Notons que les solutions de type portails intranet, logiciels bureautiques, outils de stockage et solutions de téléphonie & visioconférences sont les quatre outils / services les plus plébiscités par les salariés et managers.

L’organisation hybride du travail, mêlant présentiel et distanciel, concerne aujourd’hui une grande majorité de salariés dans les entreprises de 500 salariés ou plus. Le télétravail est une demande croissante des salariés, qu’ils soient managers ou pas. Pour autant, il n’est pas toujours synonyme de souplesse. Plus de 73% des salariés réclament plus de flexibilité dans ce domaine.

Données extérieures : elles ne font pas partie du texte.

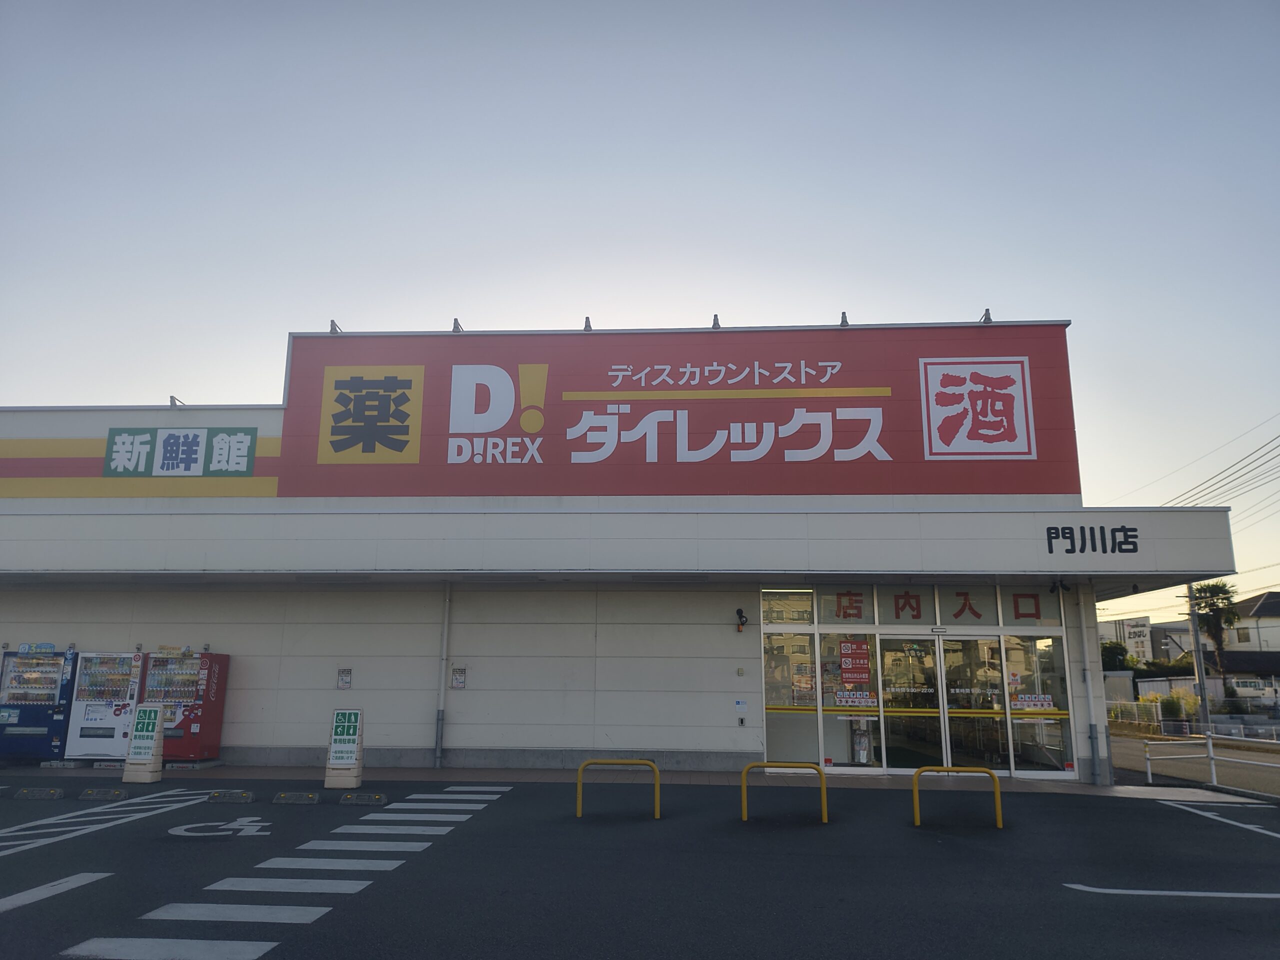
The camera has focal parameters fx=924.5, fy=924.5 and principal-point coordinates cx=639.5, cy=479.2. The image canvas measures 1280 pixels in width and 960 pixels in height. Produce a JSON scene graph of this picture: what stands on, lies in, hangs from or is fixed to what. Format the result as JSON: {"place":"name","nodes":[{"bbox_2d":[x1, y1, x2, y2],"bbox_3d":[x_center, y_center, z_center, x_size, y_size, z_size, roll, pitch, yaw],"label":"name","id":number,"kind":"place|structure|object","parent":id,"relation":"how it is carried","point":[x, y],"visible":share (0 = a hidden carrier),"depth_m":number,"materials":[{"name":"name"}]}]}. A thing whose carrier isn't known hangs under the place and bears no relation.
{"place":"outdoors","nodes":[
{"label":"outdoors","id":0,"kind":"place"},
{"bbox_2d":[0,326,1247,778],"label":"store building","id":1,"kind":"structure","parent":0,"point":[245,730],"depth_m":14.99,"materials":[{"name":"white paint"}]},
{"bbox_2d":[168,395,183,407],"bbox_3d":[-7.874,-1.286,15.684,0.231,0.246,0.377,-1,-12,3],"label":"floodlight","id":2,"kind":"object","parent":1,"relation":"attached to","point":[173,399],"visible":0.66,"depth_m":15.65,"materials":[{"name":"grey metal"}]},
{"bbox_2d":[101,427,257,476],"bbox_3d":[-7.862,-0.452,15.702,2.890,0.896,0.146,-1,-12,3],"label":"green sign","id":3,"kind":"object","parent":1,"relation":"attached to","point":[197,442],"visible":0.99,"depth_m":15.69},
{"bbox_2d":[328,319,341,333],"bbox_3d":[-4.916,-2.428,14.905,0.222,0.285,0.378,-1,-12,3],"label":"floodlight","id":4,"kind":"object","parent":1,"relation":"attached to","point":[332,329],"visible":0.7,"depth_m":14.86,"materials":[{"name":"grey metal"}]},
{"bbox_2d":[336,668,351,689],"bbox_3d":[-4.553,3.077,14.194,0.243,0.338,0.082,-1,-12,3],"label":"notice","id":5,"kind":"object","parent":1,"relation":"attached to","point":[345,681],"visible":0.98,"depth_m":14.19,"materials":[{"name":"white paper"}]},
{"bbox_2d":[434,581,451,768],"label":"drainpipe","id":6,"kind":"object","parent":1,"relation":"attached to","point":[438,751],"visible":0.98,"depth_m":14.22,"materials":[{"name":"grey metal"}]},
{"bbox_2d":[451,317,462,332],"bbox_3d":[-2.966,-2.461,14.963,0.240,0.289,0.392,-1,-12,3],"label":"floodlight","id":7,"kind":"object","parent":1,"relation":"attached to","point":[457,324],"visible":0.68,"depth_m":14.94,"materials":[{"name":"grey metal"}]},
{"bbox_2d":[450,666,465,689],"bbox_3d":[-2.808,3.083,14.234,0.237,0.384,0.085,-1,-12,3],"label":"notice","id":8,"kind":"object","parent":1,"relation":"attached to","point":[459,676],"visible":0.99,"depth_m":14.23,"materials":[{"name":"white paper"}]},
{"bbox_2d":[581,316,592,331],"bbox_3d":[-0.857,-2.495,15.065,0.238,0.293,0.387,-1,-12,3],"label":"floodlight","id":9,"kind":"object","parent":1,"relation":"attached to","point":[586,318],"visible":0.65,"depth_m":15.03,"materials":[{"name":"grey metal"}]},
{"bbox_2d":[275,322,1080,500],"bbox_3d":[0.364,-1.104,15.916,14.276,3.178,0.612,-1,-12,3],"label":"store sign","id":10,"kind":"object","parent":1,"relation":"attached to","point":[1069,410],"visible":0.95,"depth_m":15.70,"materials":[{"name":"red metal"}]},
{"bbox_2d":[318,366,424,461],"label":"logo sign","id":11,"kind":"object","parent":10,"relation":"attached to","point":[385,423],"visible":0.96,"depth_m":16.06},
{"bbox_2d":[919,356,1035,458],"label":"logo sign","id":12,"kind":"object","parent":10,"relation":"attached to","point":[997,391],"visible":0.95,"depth_m":15.58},
{"bbox_2d":[710,313,721,328],"bbox_3d":[1.236,-2.538,15.093,0.237,0.299,0.424,-1,-12,3],"label":"floodlight","id":13,"kind":"object","parent":1,"relation":"attached to","point":[716,318],"visible":0.69,"depth_m":15.05,"materials":[{"name":"grey metal"}]},
{"bbox_2d":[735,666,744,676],"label":"switch","id":14,"kind":"object","parent":1,"relation":"attached to","point":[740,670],"visible":0.96,"depth_m":13.47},
{"bbox_2d":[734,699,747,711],"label":"notice","id":15,"kind":"object","parent":1,"relation":"attached to","point":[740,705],"visible":0.98,"depth_m":13.62,"materials":[{"name":"white"}]},
{"bbox_2d":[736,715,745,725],"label":"intercom","id":16,"kind":"object","parent":1,"relation":"attached to","point":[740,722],"visible":0.97,"depth_m":13.66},
{"bbox_2d":[734,607,748,632],"bbox_3d":[1.528,2.126,13.978,0.191,0.341,0.286,-1,-12,3],"label":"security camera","id":17,"kind":"object","parent":1,"relation":"attached to","point":[740,614],"visible":0.98,"depth_m":13.93,"materials":[{"name":"black"}]},
{"bbox_2d":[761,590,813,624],"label":"window","id":18,"kind":"structure","parent":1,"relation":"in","point":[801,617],"depth_m":13.84,"materials":[{"name":"glass"}]},
{"bbox_2d":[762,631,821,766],"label":"window","id":19,"kind":"structure","parent":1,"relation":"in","point":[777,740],"depth_m":13.90,"materials":[{"name":"clear glass"}]},
{"bbox_2d":[838,311,849,326],"bbox_3d":[3.318,-2.582,15.050,0.248,0.284,0.384,-1,-12,3],"label":"spotlight","id":20,"kind":"object","parent":1,"relation":"attached to","point":[844,315],"visible":0.69,"depth_m":15.01,"materials":[{"name":"grey metal"}]},
{"bbox_2d":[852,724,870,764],"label":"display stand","id":21,"kind":"object","parent":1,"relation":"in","point":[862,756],"visible":0.79,"depth_m":14.17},
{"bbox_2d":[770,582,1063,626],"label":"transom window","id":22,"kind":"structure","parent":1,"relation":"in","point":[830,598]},
{"bbox_2d":[760,583,1076,776],"bbox_3d":[4.105,2.996,13.894,4.530,2.798,0.423,-1,-12,3],"label":"glass entrance","id":23,"kind":"object","parent":1,"relation":"in","point":[817,665],"visible":0.76,"depth_m":13.85,"materials":[{"name":"glass"}]},
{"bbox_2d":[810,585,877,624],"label":"window","id":24,"kind":"structure","parent":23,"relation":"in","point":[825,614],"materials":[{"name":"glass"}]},
{"bbox_2d":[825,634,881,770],"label":"glass door","id":25,"kind":"structure","parent":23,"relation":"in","point":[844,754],"depth_m":13.66,"materials":[{"name":"clear glass"}]},
{"bbox_2d":[838,640,870,686],"bbox_3d":[3.136,2.695,13.498,0.550,0.703,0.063,-1,-12,3],"label":"red poster","id":26,"kind":"object","parent":23,"relation":"attached to","point":[857,678],"visible":0.98,"depth_m":13.50,"materials":[{"name":"red paper"}]},
{"bbox_2d":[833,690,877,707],"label":"window sticker","id":27,"kind":"object","parent":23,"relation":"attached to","point":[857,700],"visible":0.95,"depth_m":13.58,"materials":[{"name":"white paper"}]},
{"bbox_2d":[876,632,943,773],"bbox_3d":[3.900,3.416,13.541,0.981,2.236,0.220,-1,-12,3],"label":"glass door","id":28,"kind":"structure","parent":23,"relation":"in","point":[907,754],"depth_m":13.52,"materials":[{"name":"clear glass"}]},
{"bbox_2d":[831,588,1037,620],"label":"red lettering","id":29,"kind":"object","parent":23,"relation":"attached to","point":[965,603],"visible":0.94,"depth_m":14.56,"materials":[{"name":"red"}]},
{"bbox_2d":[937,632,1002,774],"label":"glass door","id":30,"kind":"structure","parent":23,"relation":"in","point":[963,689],"depth_m":13.58,"materials":[{"name":"clear glass"}]},
{"bbox_2d":[1011,693,1055,711],"bbox_3d":[5.659,3.222,13.320,0.780,0.264,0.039,-1,-12,3],"label":"sticker","id":31,"kind":"object","parent":23,"relation":"attached to","point":[1032,703],"visible":0.93,"depth_m":13.32,"materials":[{"name":"white plastic"}]},
{"bbox_2d":[979,308,992,322],"bbox_3d":[5.355,-2.515,14.345,0.235,0.263,0.370,-1,-12,3],"label":"spotlight","id":32,"kind":"object","parent":1,"relation":"attached to","point":[989,318],"visible":0.68,"depth_m":14.29,"materials":[{"name":"grey metal"}]},
{"bbox_2d":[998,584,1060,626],"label":"window","id":33,"kind":"structure","parent":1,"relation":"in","point":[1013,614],"depth_m":13.94,"materials":[{"name":"glass"}]},
{"bbox_2d":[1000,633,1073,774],"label":"glass panel","id":34,"kind":"structure","parent":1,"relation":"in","point":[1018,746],"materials":[{"name":"clear glass"}]},
{"bbox_2d":[1048,578,1070,593],"bbox_3d":[6.025,1.536,13.302,0.260,0.237,0.272,-1,-12,3],"label":"security camera","id":35,"kind":"object","parent":1,"relation":"attached to","point":[1053,587],"visible":0.98,"depth_m":13.27,"materials":[{"name":"black"}]},
{"bbox_2d":[1041,524,1139,554],"bbox_3d":[6.463,0.851,13.178,1.419,0.442,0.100,-1,-12,3],"label":"lettering sign","id":36,"kind":"object","parent":1,"relation":"attached to","point":[1056,528],"visible":0.97,"depth_m":13.18,"materials":[{"name":"black"}]},
{"bbox_2d":[1077,585,1108,785],"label":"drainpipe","id":37,"kind":"object","parent":1,"relation":"attached to","point":[1090,697],"visible":0.94,"depth_m":14.24,"materials":[{"name":"grey metal"}]},
{"bbox_2d":[1,761,1263,799],"label":"pavement","id":38,"kind":"structure","parent":0,"point":[533,775],"materials":[{"name":"grey"}]},
{"bbox_2d":[0,644,78,761],"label":"vending machine","id":39,"kind":"object","parent":38,"relation":"on","point":[33,722],"visible":0.85,"depth_m":13.92,"materials":[{"name":"blue metal"}]},
{"bbox_2d":[62,650,145,762],"bbox_3d":[-8.128,3.489,14.384,1.275,1.744,1.064,-1,-12,3],"label":"vending machine","id":40,"kind":"object","parent":38,"relation":"on","point":[102,695],"visible":0.7,"depth_m":13.97,"materials":[{"name":"white metal"}]},
{"bbox_2d":[121,704,165,784],"bbox_3d":[-6.487,3.461,12.174,0.407,1.007,0.454,-1,-12,3],"label":"stand","id":41,"kind":"object","parent":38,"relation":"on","point":[152,713],"visible":1,"depth_m":12.09,"materials":[{"name":"beige plastic"}]},
{"bbox_2d":[142,650,229,765],"bbox_3d":[-7.068,3.470,14.165,1.216,1.737,0.874,-1,-12,3],"label":"vending machine","id":42,"kind":"object","parent":38,"relation":"on","point":[197,727],"visible":0.75,"depth_m":13.91,"materials":[{"name":"red metal"}]},
{"bbox_2d":[1137,731,1279,793],"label":"white railing","id":43,"kind":"object","parent":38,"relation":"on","point":[1209,740],"visible":0.97,"depth_m":14.29,"materials":[{"name":"metal"}]},
{"bbox_2d":[0,0,1279,626],"label":"sky","id":44,"kind":"structure","parent":0,"point":[547,305],"materials":[{"name":"blue"}]},
{"bbox_2d":[1,773,1279,959],"label":"parking lot","id":45,"kind":"structure","parent":0,"point":[1151,810],"materials":[{"name":"grey asphalt"}]},
{"bbox_2d":[14,787,63,800],"bbox_3d":[-6.835,3.556,10.502,0.578,0.127,0.139,-1,-12,3],"label":"wheel stop","id":46,"kind":"object","parent":45,"relation":"on","point":[30,794],"visible":0.97,"depth_m":10.43,"materials":[{"name":"concrete"}]},
{"bbox_2d":[0,872,111,912],"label":"road marking","id":47,"kind":"object","parent":45,"relation":"on","point":[91,877],"visible":0.99,"depth_m":6.30,"materials":[{"name":"white paint"}]},
{"bbox_2d":[78,788,126,800],"bbox_3d":[-6.183,3.596,10.635,0.572,0.123,0.146,-1,-12,3],"label":"wheel stop","id":48,"kind":"object","parent":45,"relation":"on","point":[91,794],"visible":0.97,"depth_m":10.57,"materials":[{"name":"concrete"}]},
{"bbox_2d":[0,789,211,855],"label":"road marking","id":49,"kind":"object","parent":45,"relation":"on","point":[3,834],"visible":0.99,"depth_m":8.97,"materials":[{"name":"white paint"}]},
{"bbox_2d":[165,816,274,837],"bbox_3d":[-4.013,3.312,8.836,1.084,0.029,1.110,-1,-12,3],"label":"road marking","id":50,"kind":"object","parent":45,"relation":"on","point":[253,818],"visible":0.97,"depth_m":8.77,"materials":[{"name":"white paint"}]},
{"bbox_2d":[205,789,256,803],"bbox_3d":[-4.673,3.586,10.521,0.624,0.127,0.150,-1,-12,3],"label":"wheel stop","id":51,"kind":"object","parent":45,"relation":"on","point":[239,797],"visible":0.97,"depth_m":10.44,"materials":[{"name":"concrete"}]},
{"bbox_2d":[65,786,506,959],"label":"crosswalk","id":52,"kind":"structure","parent":45,"relation":"on","point":[292,907],"materials":[{"name":"white paint"}]},
{"bbox_2d":[272,791,320,804],"bbox_3d":[-3.876,3.574,10.453,0.586,0.125,0.144,-1,-12,3],"label":"wheel stop","id":53,"kind":"object","parent":45,"relation":"on","point":[276,800],"visible":0.97,"depth_m":10.38,"materials":[{"name":"concrete"}]},
{"bbox_2d":[324,708,364,788],"bbox_3d":[-3.697,3.381,11.637,0.404,0.968,0.492,-1,-12,3],"label":"stand","id":54,"kind":"object","parent":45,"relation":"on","point":[345,724],"visible":0.99,"depth_m":11.54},
{"bbox_2d":[338,791,387,804],"bbox_3d":[-3.131,3.585,10.461,0.572,0.126,0.153,-1,-12,3],"label":"wheel stop","id":55,"kind":"object","parent":45,"relation":"on","point":[377,797],"visible":0.97,"depth_m":10.39,"materials":[{"name":"concrete"}]},
{"bbox_2d":[578,759,661,818],"bbox_3d":[-0.202,3.352,9.978,0.947,0.641,0.154,-1,-12,3],"label":"yellow barrier","id":56,"kind":"object","parent":45,"relation":"on","point":[579,789],"visible":0.98,"depth_m":10.00,"materials":[{"name":"yellow metal"}]},
{"bbox_2d":[741,762,827,824],"bbox_3d":[1.589,3.433,10.068,0.984,0.635,0.221,-1,-12,3],"label":"yellow barrier","id":57,"kind":"object","parent":45,"relation":"on","point":[743,773],"visible":0.98,"depth_m":10.09,"materials":[{"name":"yellow metal"}]},
{"bbox_2d":[913,764,1003,829],"bbox_3d":[3.381,3.386,9.811,0.990,0.646,0.214,-1,-12,3],"label":"yellow barrier","id":58,"kind":"object","parent":45,"relation":"on","point":[997,797],"visible":0.98,"depth_m":9.84,"materials":[{"name":"yellow metal"}]},
{"bbox_2d":[1062,882,1279,899],"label":"road marking","id":59,"kind":"object","parent":45,"relation":"on","point":[1191,894],"visible":0.99,"depth_m":6.61,"materials":[{"name":"white paint"}]},
{"bbox_2d":[1160,800,1278,837],"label":"road marking","id":60,"kind":"object","parent":45,"relation":"on","point":[1201,813],"visible":0.99,"depth_m":10.45,"materials":[{"name":"white paint"}]},
{"bbox_2d":[1099,615,1194,664],"label":"distant building","id":61,"kind":"structure","parent":0,"point":[1154,627],"materials":[{"name":"white"}]},
{"bbox_2d":[1113,731,1279,796],"label":"road","id":62,"kind":"structure","parent":0,"point":[1265,756],"materials":[{"name":"grey asphalt"}]},
{"bbox_2d":[1226,591,1279,655],"label":"house","id":63,"kind":"structure","parent":0,"point":[1270,595],"materials":[{"name":"white paint"}]},
{"label":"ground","id":64,"kind":"structure","parent":0},
{"bbox_2d":[1100,641,1134,671],"label":"tree","id":65,"kind":"object","parent":64,"relation":"on","point":[1111,652],"visible":0.42,"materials":[{"name":"green plant"}]},
{"bbox_2d":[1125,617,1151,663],"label":"sign","id":66,"kind":"object","parent":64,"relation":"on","point":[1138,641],"visible":0.76,"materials":[{"name":"white"}]},
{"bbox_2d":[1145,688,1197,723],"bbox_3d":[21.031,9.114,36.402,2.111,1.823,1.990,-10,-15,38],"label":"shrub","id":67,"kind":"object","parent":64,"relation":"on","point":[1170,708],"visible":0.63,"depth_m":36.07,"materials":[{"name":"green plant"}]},
{"bbox_2d":[1108,693,1279,739],"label":"fence","id":68,"kind":"object","parent":64,"relation":"on","point":[1154,711],"visible":0.63,"depth_m":33.86,"materials":[{"name":"metal"}]},
{"bbox_2d":[1184,580,1209,722],"bbox_3d":[20.245,6.171,33.615,0.612,6.286,0.429,-1,-12,3],"label":"utility pole","id":69,"kind":"object","parent":64,"relation":"on","point":[1199,657],"visible":0.71,"depth_m":33.52,"materials":[{"name":"grey concrete"}]},
{"bbox_2d":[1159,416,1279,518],"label":"power line","id":70,"kind":"object","parent":69,"relation":"attached to","point":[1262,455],"visible":0.92,"depth_m":31.92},
{"bbox_2d":[1189,578,1241,682],"label":"palm tree","id":71,"kind":"object","parent":64,"relation":"on","point":[1217,609],"visible":0.74,"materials":[{"name":"plant"}]}
]}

Par ailleurs, ce nouveau contexte oblige deux-tiers des managers à modifier leur posture managériale, notamment en accordant plus de confiance à leurs collaborateurs (87%), en veillant à les rendre plus autonomes (86%). Hélas, 60% seulement des collaborateurs sentent qu’on leur fait d’avantage confiance. Un écart de perception qui s’explique sans doute par une difficulté à modifier des habitudes managériales bien ancrées.

En effet si l’hybridation offre un meilleur équilibre vie privée / vie pro pour 82% des salariés et que les effets négatifs de l’éloignement s’estompent avec le temps, cette nouvelle forme d’organisation du travail demande une forme d’accompagnement spécifique. 65% des managers hybrides estiment difficile d’évaluer l’engagement des collaborateurs et plus de la moitié à les réunir, à fortiori si une partie seulement de l’équipe est en télétravail.

Malgré le déploiement d’outils performant, 60% des managers craignent un désengagement de leur équipe dû au travail hybride. Cette proportion monte à 76% chez les managers déclarant ne pas être à l’aise avec le management hybride.

Les collaborateurs, et plus encore les managers, soulignent de manière croissante l’importance des outils collaboratifs dans l’organisation du travail hybride, comme le démontrent l’utilisation croissante d’outils digitaux et de plateformes « selfcare » ainsi que l’émergence de nouvelles pratiques managériales liées. Les deux-tiers des salariés sont aujourd’hui équipés d’outils collaboratifs et la moitié les utilisent quotidiennement. Pour répondre aux nouveaux besoins liés au travail à distance, les entreprises continuent à accélérer la dotation d’outils de mobilité amorcée avec la crise sanitaire ordinateurs portables, tablettes, smartphones.